**PROBLEM**. Where does the word "LIST" occur in the entries below? Copy every line that has it.

Entries taken from a collection
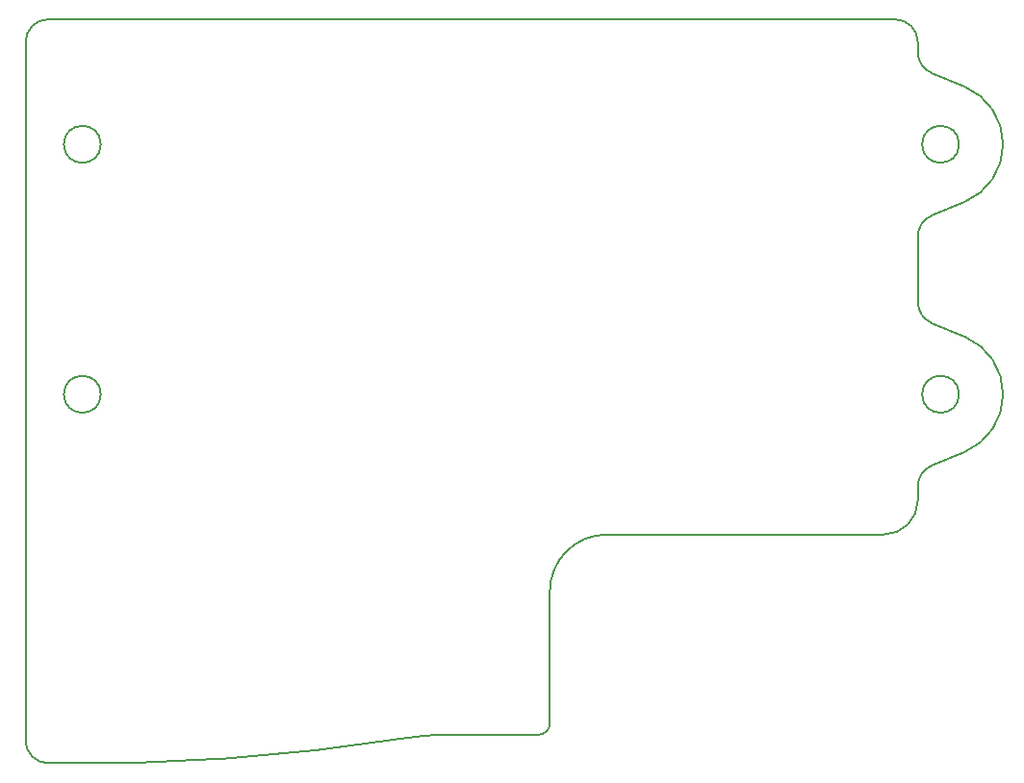
<source format=gbr>
%TF.GenerationSoftware,KiCad,Pcbnew,(5.0.0)*%
%TF.CreationDate,2019-04-02T12:02:53-04:00*%
%TF.ProjectId,Fusion Dummy Mainboard Test Fit,467573696F6E2044756D6D79204D6169,rev?*%
%TF.SameCoordinates,Original*%
%TF.FileFunction,Profile,NP*%
%FSLAX46Y46*%
G04 Gerber Fmt 4.6, Leading zero omitted, Abs format (unit mm)*
G04 Created by KiCad (PCBNEW (5.0.0)) date 04/02/19 12:02:53*
%MOMM*%
%LPD*%
G01*
G04 APERTURE LIST*
%ADD10C,0.200000*%
G04 APERTURE END LIST*
D10*
X158000000Y-81882059D02*
X158000000Y-81000000D01*
X86125000Y-112000000D02*
G75*
G03X86125000Y-112000000I-1625000J0D01*
G01*
X161625000Y-112000000D02*
G75*
G03X161625000Y-112000000I-1625000J0D01*
G01*
X161625000Y-90000000D02*
G75*
G03X161625000Y-90000000I-1625000J0D01*
G01*
X86125000Y-90000000D02*
G75*
G03X86125000Y-90000000I-1625000J0D01*
G01*
X159234633Y-105729818D02*
G75*
G02X158000000Y-103882059I765367J1847759D01*
G01*
X125630000Y-140960000D02*
X125630000Y-129350000D01*
X162104759Y-84918663D02*
X159234633Y-83729818D01*
X159234633Y-83729818D02*
G75*
G02X158000000Y-81882059I765367J1847759D01*
G01*
X159234633Y-96270183D02*
X162104759Y-95081338D01*
X158000000Y-98117942D02*
G75*
G02X159234633Y-96270183I2000000J0D01*
G01*
X158000000Y-121350000D02*
G75*
G02X155000000Y-124350000I-3000000J0D01*
G01*
X79500000Y-81000000D02*
G75*
G02X81500000Y-79000000I2000000J0D01*
G01*
X162104759Y-84918662D02*
G75*
G02X162104759Y-95081338I-2104759J-5081338D01*
G01*
X158000000Y-121350000D02*
X158000000Y-120117942D01*
X112897249Y-142264738D02*
G75*
G02X116768705Y-141960000I3871456J-24439533D01*
G01*
X79500000Y-81000000D02*
X79500000Y-142474929D01*
X112897249Y-142264739D02*
G75*
G02X81466574Y-144474650I-28397249J179264739D01*
G01*
X81466574Y-144474650D02*
G75*
G02X79500000Y-142474929I33426J1999721D01*
G01*
X162104759Y-106918663D02*
X159234633Y-105729818D01*
X162104759Y-106918662D02*
G75*
G02X162104759Y-117081338I-2104759J-5081338D01*
G01*
X159234633Y-118270183D02*
X162104759Y-117081338D01*
X125630000Y-140960000D02*
G75*
G02X124630000Y-141960000I-1000000J0D01*
G01*
X130630000Y-124350000D02*
X155000000Y-124350000D01*
X125630000Y-129350000D02*
G75*
G02X130630000Y-124350000I5000000J0D01*
G01*
X116768705Y-141960000D02*
X124630000Y-141960000D01*
X158000000Y-103882059D02*
X158000000Y-98117942D01*
X158000000Y-120117942D02*
G75*
G02X159234633Y-118270183I2000000J0D01*
G01*
X156000000Y-79000000D02*
X81500000Y-79000000D01*
X156000000Y-79000000D02*
G75*
G02X158000000Y-81000000I0J-2000000D01*
G01*
M02*

</source>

**TASK RESULT**.
G04 APERTURE LIST*
G04 APERTURE END LIST*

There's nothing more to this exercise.